Do any thrombocytopenia-related considerations exist, given the limited blood supply?
In general, we are worried about thrombocytopenia in our patients; it is associated with higher risk of bleeding events. In general, we try to keep the platelet count above 12. Historically, we would often try to do 15, but in the current era, we're shooting more for 10 or 12 in patients who are not actively bleeding or having signs of bruising. In those patients, we may actually go for a higher platelet level. There are no good platelet-enhancing agents available in the setting of leukemia that have shown the ability to increase and maintain platelet counts without adverse events such as liver problems or bone marrow fibrosis. In general, we are continuing to monitor platelet counts and transfuse as needed.

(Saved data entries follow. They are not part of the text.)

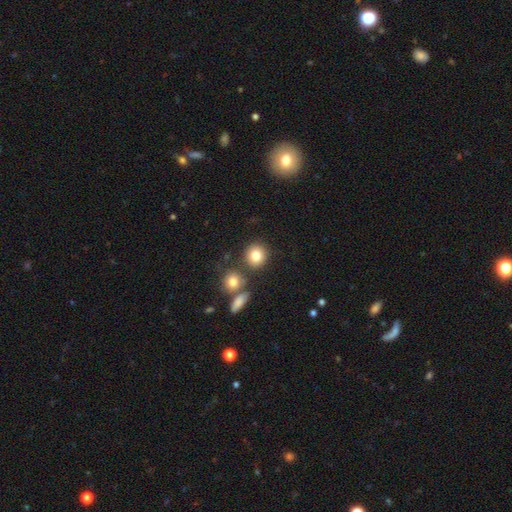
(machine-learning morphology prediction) smooth 82%, star or artifact 10%, featured or disk 8%. Down the decision tree: how rounded — round (84%); merging — none (76%).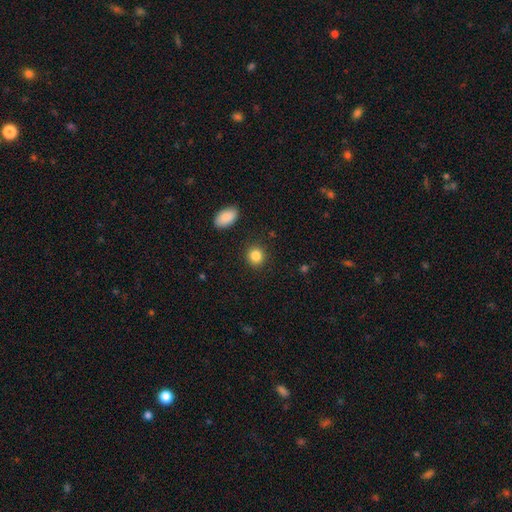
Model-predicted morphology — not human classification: smooth_or_featured: smooth (p=0.86) [alt: star or artifact p=0.09]
how_rounded: round (p=0.84) [alt: in between p=0.15]
merging: none (p=0.90) [alt: minor disturbance p=0.06]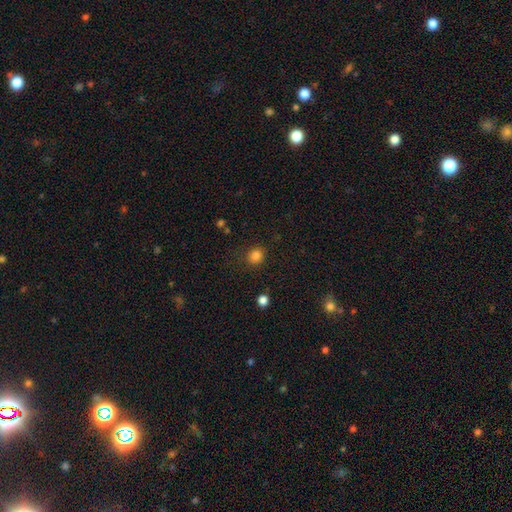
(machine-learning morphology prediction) Q: Smooth or featured?
A: smooth (83%); runner-up: star or artifact (12%)
Q: How rounded?
A: round (82%); runner-up: in between (17%)
Q: Merging?
A: none (83%); runner-up: minor disturbance (11%)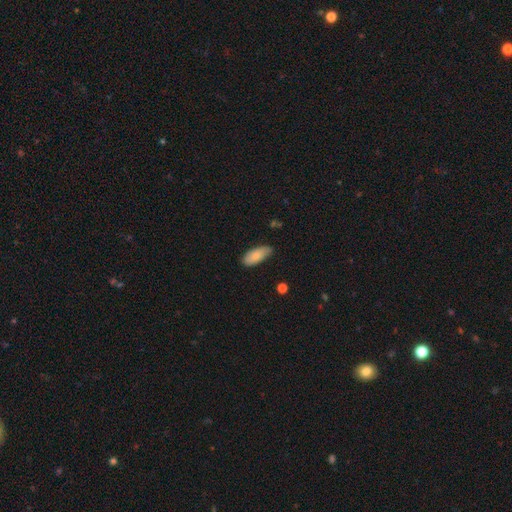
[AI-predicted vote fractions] Q: Smooth or featured?
A: smooth (83%); runner-up: featured or disk (11%)
Q: How rounded?
A: in between (84%); runner-up: cigar-shaped (14%)
Q: Merging?
A: none (76%); runner-up: minor disturbance (20%)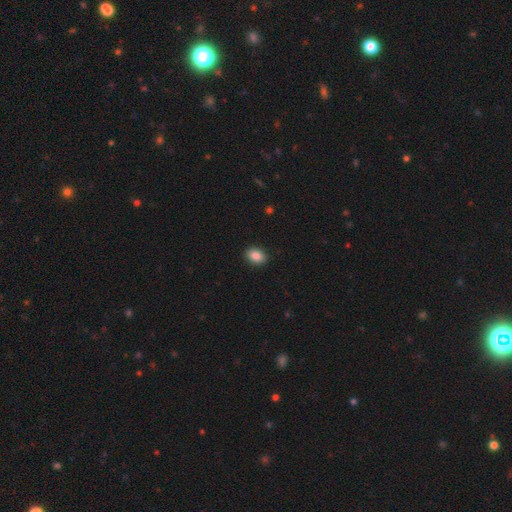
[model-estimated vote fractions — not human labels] Q: Smooth or featured?
A: smooth (87%); runner-up: star or artifact (8%)
Q: How rounded?
A: in between (74%); runner-up: round (24%)
Q: Merging?
A: none (91%); runner-up: minor disturbance (7%)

Some of our patients who are above 60 years, may be candidates for either intensive chemotherapy or for moderate- or lower-intensity therapies, such as hypomethylating agents (HMA) plus venetoclax. There was always a debate, especially with regard to those who have adverse cytogenetic TP53 complex or bad risk features, that HMA plus venetoclax may be equal, potentially even better, than standard induction cytarabine and anthracycline. Now with COVID-19, there is more enthusiasm and more push to use HMA plus venetoclax in those borderline patients between 60 and 75 years who may have moderate fitness but intermediate adverse cytogenetics or adverse molecular features where we may have previously hesitated and not been sure which one to select. Now, [in light of COVID-19] we're leaning toward HMA plus venetoclax, which usually has less transfusion support requirement, less inpatient stay, and less prolonged myelosuppression. This approach will hopefully provide us with some very useful data that will inform us in the future of this borderline population of patients who are 60 to 75 years with moderate fitness. Is there a clear role for HMA plus venetoclax to be used preferentially over induction-based therapies?

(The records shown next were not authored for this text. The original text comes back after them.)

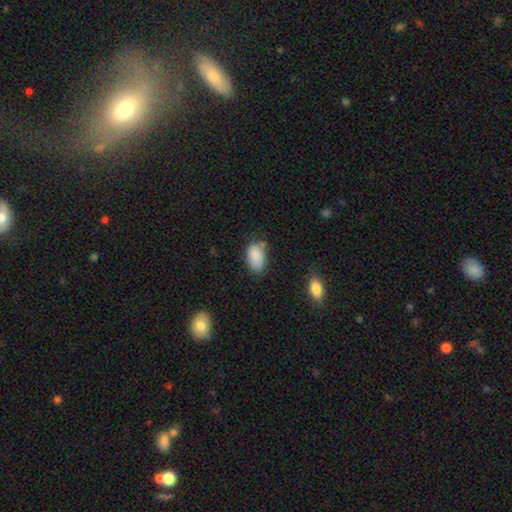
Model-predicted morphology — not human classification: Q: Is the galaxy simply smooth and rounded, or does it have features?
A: smooth — 86%.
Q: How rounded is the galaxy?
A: in between — 93%.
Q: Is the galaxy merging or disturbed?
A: none — 58%.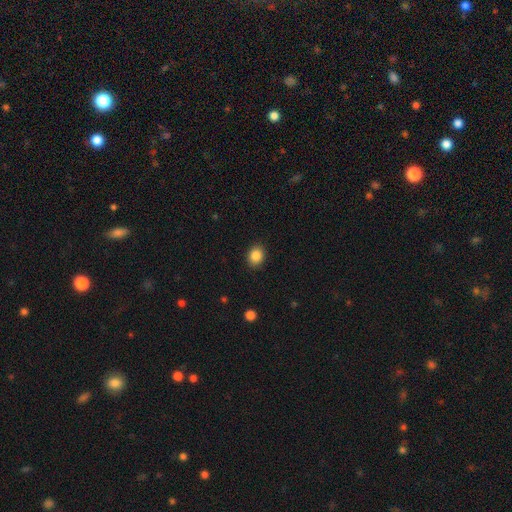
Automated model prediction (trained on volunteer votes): smooth_or_featured: smooth (p=0.87) [alt: star or artifact p=0.10]
how_rounded: round (p=0.59) [alt: in between p=0.40]
merging: none (p=0.89) [alt: minor disturbance p=0.07]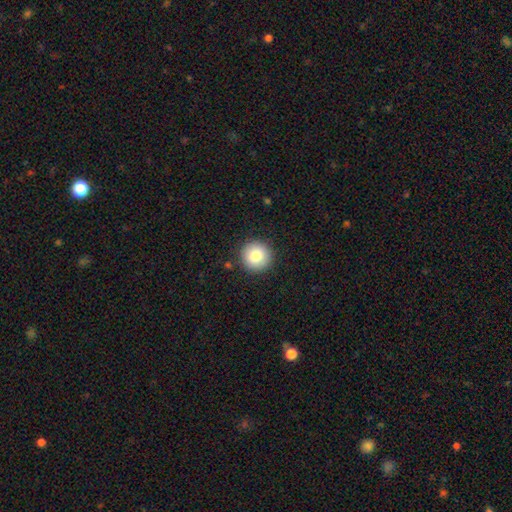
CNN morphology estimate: type=smooth (82%); roundness=round (95%); merging=none (91%).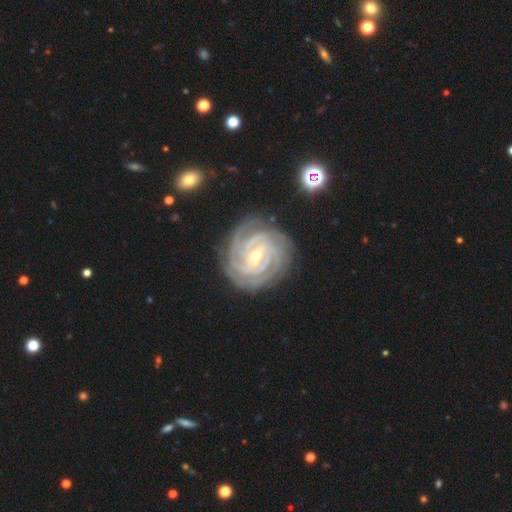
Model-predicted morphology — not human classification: Smooth or featured? Predicted: featured or disk (p=0.92). Edge-on disk? Predicted: no (p=0.98). Bar? Predicted: weak (p=0.47). Spiral arms? Predicted: yes (p=0.99). Spiral winding? Predicted: tight (p=0.83). Spiral arm count? Predicted: 4 (p=0.37). Bulge size? Predicted: small (p=0.52). Merging? Predicted: none (p=0.82).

What other measures are you implementing in practice during the COVID-19 pandemic?
The biggest thing is hyper-accentuating the standard precautionary measures that everyone has heard of both on the news and in their institutions, which is hand hygiene. Washing the hands very frequently with good antiseptic soap and doing it for 20 seconds is very critical. Twenty seconds is actually quite a long time and most people, when they start counting, realize they probably never washed their hands for 20 seconds in their lives. I noticed the same thing. You really have to count and wash very carefully. Wash frequently, especially anytime that you leave the house or your office.
The second thing is, we are using mask precautions, as has been recommended by the Centers for Disease Control and Prevention. We use masks at all times when we are in or around the institution. Even outside the institution, I prefer to use masks whenever I can. The third thing is, any early signs of fever, shortness of breath, cough, respiratory distress must be evaluated immediately, regardless of whether it's your patient or an employee. We now have access to rapid COVID-19 testing, both for employees as well our patients, so we will try to identify those [who may be infected] quickly.
Whenever interacting with patients in clinic, whether they are suspected to have COVID-19 or not, use proper person protective equipment (PPE), including mask and gloves. You need to practice appropriate handwashing between each patient and minimize contact [with others]. For example, we are not shaking hands with patients. These are all key precautionary measures that we are trying to implement very rigorously. Even in a social setting, we’re trying to minimize the number of people in a gathering to less than 5, if possible, and maintain distance between people. Obviously, do not share food or drinks; this sounds very simple, but needs to be implemented at a very rigorous level.
Many institutions are experiencing shortages in supplies, such as face masks or gowns. Is your institution experiencing any shortages?
At this time, we don't have any acute shortages; however, we’re all very concerned about this. We have not been hit by a number of patients, like has been seen in the northeast or California. However, that does not mean that the situation may not change. It is always possible that we will either see a chronic kind of COVID-19 infection over many months, as opposed to the large spikes that we're seeing in New York and other very large metropolitan systems. As such, we are being very cautious and conservative in our use of PPE so that we can avoid an acute shortage scenario. Many efforts are ongoing, both at the national and international level, to enhance production and to bring [supplies] to the large institutions and hospitals across the United States, Italy, and Spain. Hopefully in the next few weeks, if we can hold out, these [supplies] will be available. However, I think it is very important for the nonmedical individuals to avoid purchasing large amounts of PPE and hoarding these. Try to reuse masks if you have them available because it is critical for the nurses and physicians, especially those who are actually seeing patients with COVID-19 in New York and other institutions across the country, to use this equipment when caring for their patients; PPE is needed to keep them and their patients safe.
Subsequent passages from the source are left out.